“It is painful and painful [sic] and makes me feel nauseous and bloated and crampy and emotional,” Bieber wrote about a photo of herself posted to her Instagram story.
Bieber also wrote that she’s had a cyst on her ovary before, saying, “It’s never fun.”
The Rhode Skin founder didn’t share any additional information about the cyst, but said she thinks other women can relate to what she’s going through, writing, “We got it,” along with three peace sign emojis.
According to the US Office of Women’s Health, women form at least one cyst each month as part of the normal ovulation cycle, while about 8% of premenopausal women develop cysts large enough to require treatment.

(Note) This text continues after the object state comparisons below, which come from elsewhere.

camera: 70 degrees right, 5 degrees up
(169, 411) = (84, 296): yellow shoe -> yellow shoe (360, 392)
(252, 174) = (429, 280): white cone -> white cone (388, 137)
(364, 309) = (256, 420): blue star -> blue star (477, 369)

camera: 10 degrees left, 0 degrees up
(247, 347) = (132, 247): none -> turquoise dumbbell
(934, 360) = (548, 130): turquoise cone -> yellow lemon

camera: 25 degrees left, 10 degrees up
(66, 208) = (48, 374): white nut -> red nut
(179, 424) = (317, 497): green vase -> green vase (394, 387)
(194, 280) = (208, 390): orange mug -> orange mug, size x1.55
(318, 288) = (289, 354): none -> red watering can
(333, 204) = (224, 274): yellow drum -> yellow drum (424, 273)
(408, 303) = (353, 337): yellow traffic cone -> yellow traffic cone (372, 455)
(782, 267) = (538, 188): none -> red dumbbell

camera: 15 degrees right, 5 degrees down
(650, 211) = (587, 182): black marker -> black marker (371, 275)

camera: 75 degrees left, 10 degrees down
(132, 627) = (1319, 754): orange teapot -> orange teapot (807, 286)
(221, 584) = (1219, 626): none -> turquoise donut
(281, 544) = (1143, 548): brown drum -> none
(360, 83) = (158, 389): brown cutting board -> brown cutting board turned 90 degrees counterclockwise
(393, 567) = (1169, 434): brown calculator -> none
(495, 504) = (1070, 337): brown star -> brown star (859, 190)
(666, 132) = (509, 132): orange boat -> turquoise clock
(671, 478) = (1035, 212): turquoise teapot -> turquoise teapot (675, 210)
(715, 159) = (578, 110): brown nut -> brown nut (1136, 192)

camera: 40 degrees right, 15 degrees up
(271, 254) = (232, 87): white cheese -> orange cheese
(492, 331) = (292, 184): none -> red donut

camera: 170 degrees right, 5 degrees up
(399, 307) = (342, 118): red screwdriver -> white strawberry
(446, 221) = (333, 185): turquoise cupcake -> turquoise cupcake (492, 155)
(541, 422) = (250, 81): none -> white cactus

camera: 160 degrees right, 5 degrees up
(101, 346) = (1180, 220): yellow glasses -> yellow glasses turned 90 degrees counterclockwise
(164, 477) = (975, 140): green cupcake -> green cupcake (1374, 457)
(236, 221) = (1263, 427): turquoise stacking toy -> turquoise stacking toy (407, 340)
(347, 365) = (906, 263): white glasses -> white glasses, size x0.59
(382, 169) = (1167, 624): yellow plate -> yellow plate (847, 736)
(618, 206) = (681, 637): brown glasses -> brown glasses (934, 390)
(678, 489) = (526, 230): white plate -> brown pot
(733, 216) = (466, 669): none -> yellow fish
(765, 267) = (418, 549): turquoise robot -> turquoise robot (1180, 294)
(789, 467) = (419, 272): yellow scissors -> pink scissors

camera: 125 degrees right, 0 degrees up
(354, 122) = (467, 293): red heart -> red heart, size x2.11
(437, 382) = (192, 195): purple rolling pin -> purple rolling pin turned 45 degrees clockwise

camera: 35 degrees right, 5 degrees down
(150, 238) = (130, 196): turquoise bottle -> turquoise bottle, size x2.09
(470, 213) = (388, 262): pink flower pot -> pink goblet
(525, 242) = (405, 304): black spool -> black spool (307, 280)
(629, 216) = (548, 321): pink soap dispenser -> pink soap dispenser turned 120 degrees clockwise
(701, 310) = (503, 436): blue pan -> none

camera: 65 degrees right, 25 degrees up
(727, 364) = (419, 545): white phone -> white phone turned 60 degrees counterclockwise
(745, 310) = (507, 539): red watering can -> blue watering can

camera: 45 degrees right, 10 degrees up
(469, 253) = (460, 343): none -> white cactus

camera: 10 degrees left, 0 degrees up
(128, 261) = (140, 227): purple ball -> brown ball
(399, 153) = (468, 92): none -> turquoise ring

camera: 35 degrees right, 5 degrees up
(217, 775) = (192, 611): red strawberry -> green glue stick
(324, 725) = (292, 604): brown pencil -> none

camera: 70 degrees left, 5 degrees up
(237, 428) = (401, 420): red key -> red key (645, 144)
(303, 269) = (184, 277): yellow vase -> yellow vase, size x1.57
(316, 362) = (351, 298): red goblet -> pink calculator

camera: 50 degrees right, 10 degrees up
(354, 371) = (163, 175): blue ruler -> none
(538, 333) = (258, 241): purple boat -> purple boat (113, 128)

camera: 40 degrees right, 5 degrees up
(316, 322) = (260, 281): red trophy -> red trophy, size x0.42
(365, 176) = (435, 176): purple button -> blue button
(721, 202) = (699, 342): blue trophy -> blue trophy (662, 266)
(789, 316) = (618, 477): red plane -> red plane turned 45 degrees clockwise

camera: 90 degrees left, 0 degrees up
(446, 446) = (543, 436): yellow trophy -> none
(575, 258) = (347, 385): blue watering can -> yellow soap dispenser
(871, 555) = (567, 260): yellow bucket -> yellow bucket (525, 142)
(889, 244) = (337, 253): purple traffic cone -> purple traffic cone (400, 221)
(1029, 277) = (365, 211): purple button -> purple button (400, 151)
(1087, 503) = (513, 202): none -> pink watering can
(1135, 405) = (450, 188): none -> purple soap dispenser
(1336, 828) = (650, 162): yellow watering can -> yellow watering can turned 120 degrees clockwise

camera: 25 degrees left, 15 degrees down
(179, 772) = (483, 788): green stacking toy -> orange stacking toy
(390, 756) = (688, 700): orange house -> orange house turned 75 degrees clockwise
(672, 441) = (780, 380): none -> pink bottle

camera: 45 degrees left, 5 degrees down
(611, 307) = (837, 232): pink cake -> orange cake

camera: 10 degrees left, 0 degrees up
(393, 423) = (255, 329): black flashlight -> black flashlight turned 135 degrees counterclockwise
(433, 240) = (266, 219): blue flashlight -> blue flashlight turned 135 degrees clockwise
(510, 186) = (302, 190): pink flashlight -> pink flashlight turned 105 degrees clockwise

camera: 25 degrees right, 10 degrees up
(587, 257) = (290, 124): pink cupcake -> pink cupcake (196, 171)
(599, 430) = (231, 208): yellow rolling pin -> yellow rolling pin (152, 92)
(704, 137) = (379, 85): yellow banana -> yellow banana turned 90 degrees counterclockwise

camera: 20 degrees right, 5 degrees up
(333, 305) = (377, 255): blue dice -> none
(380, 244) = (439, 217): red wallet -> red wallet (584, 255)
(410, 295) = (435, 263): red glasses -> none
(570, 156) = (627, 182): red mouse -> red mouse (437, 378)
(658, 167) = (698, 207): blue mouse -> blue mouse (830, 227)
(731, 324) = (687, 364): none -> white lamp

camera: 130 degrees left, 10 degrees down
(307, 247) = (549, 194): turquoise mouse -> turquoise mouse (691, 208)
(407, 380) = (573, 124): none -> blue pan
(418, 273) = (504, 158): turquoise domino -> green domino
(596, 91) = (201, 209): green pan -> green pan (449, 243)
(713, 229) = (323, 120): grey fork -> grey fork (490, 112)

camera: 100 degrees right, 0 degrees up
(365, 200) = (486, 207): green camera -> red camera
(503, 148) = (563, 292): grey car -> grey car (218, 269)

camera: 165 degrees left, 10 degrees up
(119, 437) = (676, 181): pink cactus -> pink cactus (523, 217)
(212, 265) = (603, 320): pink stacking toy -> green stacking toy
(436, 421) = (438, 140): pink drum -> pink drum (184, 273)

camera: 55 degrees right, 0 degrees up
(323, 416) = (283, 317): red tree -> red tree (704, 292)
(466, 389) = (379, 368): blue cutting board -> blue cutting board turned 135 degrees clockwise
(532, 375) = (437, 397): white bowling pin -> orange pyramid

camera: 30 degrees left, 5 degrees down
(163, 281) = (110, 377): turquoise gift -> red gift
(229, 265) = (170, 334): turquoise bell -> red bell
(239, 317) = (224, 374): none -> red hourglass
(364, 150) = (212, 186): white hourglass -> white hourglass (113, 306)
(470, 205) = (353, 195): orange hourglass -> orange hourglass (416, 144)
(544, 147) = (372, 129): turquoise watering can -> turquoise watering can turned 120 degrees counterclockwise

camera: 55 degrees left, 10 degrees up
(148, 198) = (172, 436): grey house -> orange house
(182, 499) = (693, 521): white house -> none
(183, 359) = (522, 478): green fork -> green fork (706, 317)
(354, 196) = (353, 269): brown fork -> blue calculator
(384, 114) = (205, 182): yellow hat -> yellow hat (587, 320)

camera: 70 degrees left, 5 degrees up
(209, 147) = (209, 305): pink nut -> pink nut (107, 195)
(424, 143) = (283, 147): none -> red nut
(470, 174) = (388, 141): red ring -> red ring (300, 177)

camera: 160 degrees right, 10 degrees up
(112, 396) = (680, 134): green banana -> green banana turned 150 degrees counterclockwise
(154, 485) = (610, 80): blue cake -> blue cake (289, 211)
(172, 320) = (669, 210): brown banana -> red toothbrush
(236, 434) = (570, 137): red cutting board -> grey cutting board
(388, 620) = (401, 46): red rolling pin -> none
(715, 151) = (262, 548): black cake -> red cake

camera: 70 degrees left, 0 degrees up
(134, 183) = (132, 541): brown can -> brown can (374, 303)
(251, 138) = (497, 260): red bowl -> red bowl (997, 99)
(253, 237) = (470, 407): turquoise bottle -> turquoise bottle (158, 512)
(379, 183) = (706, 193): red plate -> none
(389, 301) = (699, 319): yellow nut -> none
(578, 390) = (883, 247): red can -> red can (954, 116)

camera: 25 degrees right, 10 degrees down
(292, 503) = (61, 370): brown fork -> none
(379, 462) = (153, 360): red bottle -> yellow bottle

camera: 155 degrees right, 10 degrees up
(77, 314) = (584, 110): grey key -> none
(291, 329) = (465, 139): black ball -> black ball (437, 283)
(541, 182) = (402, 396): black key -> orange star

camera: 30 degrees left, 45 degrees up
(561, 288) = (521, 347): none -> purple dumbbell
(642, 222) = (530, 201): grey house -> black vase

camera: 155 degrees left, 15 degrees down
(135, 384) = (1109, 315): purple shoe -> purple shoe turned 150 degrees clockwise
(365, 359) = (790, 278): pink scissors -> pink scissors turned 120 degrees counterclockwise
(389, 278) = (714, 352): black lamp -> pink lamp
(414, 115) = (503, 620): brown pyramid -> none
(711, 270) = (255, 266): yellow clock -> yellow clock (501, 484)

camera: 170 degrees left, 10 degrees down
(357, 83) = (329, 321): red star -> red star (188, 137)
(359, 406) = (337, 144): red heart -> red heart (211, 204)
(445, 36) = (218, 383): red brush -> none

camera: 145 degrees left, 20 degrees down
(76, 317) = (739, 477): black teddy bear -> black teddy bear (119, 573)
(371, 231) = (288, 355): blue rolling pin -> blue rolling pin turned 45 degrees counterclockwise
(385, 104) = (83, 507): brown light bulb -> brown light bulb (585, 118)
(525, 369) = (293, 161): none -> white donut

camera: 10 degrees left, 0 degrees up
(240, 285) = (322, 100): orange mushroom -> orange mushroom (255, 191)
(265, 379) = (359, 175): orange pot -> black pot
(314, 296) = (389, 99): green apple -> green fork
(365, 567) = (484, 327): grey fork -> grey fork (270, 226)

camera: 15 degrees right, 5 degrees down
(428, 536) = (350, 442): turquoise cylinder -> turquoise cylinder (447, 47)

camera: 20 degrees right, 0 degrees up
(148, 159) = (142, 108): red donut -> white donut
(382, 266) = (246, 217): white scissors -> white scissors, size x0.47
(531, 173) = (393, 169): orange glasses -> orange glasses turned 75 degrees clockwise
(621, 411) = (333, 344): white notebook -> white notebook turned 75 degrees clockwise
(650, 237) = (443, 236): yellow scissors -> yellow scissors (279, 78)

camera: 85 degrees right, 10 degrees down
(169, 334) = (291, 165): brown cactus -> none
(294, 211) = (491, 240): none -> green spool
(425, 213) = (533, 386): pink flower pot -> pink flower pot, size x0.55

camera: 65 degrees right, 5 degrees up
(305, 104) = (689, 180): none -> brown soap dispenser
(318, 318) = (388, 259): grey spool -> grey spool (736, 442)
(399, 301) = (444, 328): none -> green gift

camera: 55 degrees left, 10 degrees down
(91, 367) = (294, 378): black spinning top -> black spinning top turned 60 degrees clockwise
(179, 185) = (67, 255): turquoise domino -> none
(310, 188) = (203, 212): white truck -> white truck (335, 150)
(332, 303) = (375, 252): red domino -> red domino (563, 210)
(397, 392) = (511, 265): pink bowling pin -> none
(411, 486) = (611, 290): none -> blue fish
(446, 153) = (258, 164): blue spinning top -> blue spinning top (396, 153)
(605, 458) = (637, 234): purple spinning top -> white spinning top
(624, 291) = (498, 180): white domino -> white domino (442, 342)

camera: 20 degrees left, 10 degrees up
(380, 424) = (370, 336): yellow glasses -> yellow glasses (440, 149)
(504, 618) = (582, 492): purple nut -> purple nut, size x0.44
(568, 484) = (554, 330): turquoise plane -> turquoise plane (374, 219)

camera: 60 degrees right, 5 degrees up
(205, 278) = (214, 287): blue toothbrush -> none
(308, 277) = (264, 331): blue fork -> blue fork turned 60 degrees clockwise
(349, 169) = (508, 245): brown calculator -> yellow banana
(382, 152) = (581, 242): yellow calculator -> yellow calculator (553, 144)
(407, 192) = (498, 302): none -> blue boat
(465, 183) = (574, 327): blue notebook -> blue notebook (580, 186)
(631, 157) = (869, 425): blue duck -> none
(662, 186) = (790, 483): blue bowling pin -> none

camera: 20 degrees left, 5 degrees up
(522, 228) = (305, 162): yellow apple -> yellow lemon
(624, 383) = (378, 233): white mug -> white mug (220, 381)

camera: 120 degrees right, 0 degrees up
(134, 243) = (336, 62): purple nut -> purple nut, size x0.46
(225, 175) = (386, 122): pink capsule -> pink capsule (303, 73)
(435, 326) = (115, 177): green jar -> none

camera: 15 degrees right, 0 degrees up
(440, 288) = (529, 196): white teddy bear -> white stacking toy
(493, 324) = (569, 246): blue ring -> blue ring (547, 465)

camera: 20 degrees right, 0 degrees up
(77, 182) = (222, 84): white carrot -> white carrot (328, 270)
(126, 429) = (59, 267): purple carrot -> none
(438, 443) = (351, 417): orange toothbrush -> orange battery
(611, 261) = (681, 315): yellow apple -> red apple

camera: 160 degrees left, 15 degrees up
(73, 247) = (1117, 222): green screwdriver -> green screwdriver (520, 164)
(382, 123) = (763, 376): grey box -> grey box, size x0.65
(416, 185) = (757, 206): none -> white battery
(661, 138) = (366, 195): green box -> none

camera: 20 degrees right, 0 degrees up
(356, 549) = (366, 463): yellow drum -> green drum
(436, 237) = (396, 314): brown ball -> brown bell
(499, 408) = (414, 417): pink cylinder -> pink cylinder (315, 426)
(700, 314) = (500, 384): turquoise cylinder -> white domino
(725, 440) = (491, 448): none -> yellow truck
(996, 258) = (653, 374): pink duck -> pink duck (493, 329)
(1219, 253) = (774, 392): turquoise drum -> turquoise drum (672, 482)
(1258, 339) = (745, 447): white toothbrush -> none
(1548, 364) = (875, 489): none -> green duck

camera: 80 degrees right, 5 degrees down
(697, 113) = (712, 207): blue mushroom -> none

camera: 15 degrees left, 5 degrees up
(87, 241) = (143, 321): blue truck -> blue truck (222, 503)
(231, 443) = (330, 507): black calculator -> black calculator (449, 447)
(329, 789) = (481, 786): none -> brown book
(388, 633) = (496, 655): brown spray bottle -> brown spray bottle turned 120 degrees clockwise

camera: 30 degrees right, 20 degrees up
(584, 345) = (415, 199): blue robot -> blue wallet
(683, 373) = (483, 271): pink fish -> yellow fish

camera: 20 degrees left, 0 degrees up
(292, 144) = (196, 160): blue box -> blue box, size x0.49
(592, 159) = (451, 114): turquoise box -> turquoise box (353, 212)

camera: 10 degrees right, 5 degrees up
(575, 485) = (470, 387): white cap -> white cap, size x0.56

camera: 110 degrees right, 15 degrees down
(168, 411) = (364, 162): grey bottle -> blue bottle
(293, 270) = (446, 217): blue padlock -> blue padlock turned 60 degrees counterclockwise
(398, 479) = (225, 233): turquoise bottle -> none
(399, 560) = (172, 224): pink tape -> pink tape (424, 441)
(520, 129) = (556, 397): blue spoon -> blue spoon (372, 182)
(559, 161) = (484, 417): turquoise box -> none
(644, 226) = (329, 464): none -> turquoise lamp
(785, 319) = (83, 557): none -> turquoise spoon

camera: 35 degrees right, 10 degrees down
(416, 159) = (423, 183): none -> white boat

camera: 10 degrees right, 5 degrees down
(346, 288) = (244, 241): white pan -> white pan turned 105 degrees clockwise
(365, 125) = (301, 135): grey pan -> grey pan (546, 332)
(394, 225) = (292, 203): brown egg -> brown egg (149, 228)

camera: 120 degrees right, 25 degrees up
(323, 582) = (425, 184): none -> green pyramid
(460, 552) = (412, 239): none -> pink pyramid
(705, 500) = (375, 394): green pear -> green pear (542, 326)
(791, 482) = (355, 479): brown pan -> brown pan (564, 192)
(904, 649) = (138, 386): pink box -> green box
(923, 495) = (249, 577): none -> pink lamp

What to know about ovarian cysts
An ovarian cyst is a fluid-filled sac that forms in the ovaries.
Cysts are formed each month in the ovulation process, according to the Office of Women’s Health. Most of the cysts are what gynecologists call “functional cysts” and do not cause specific symptoms.
Symptomatic ovarian cysts can be caused by hormonal problems, endometriosis, pregnancy and serious pelvic infections, according to the Office on Women’s Health.
If an ovarian cyst does cause symptoms, they may include bloating, pressure, or pain near where the cyst is located.
Most functional ovarian cysts are about the size of a walnut. However, symptomatic ovarian cysts can grow to the size of a grapefruit, and in some cases can grow to several pounds in weight.
Symptoms for a ruptured ovarian cyst may include dizziness, nausea, vomiting, and intense pelvic or abdominal pain on the side of the body where the cyst is located. Ruptured ovarian cysts can mimic symptoms of appendicitis, ovarian torsion, and ectopic pregnancies that are medical emergencies. The Office on Women’s Health recommends seeking immediate medical attention if a woman has sharp, sudden abdominal pain, especially if it is accompanied by vomiting, fever, dizziness, weakness, or rapid breathing.
The majority of ovarian cysts resolve on their own and most are benign, according to Dr. Jennifer Ashton, ABC News chief medical correspondent and a board-certified OB-GYN.
If a cyst is small, the doctor will implement what Ashton calls “watchful waiting” to see if the cyst resolves on its own.
Treatment for a larger ovarian cyst typically begins with a sonogram or ultrasound so the doctor can look for features that would indicate the cyst is benign. If there is no suspicion, the doctor will likely have the patient come back in four to six weeks for another checkup, according to Ashton.
If cancer is suspected, a doctor will likely order further tests.
Women with frequent or painful cysts may be advised by their doctor to take over-the-counter pain medication or hormonal birth control, according to the Office on Women’s Health.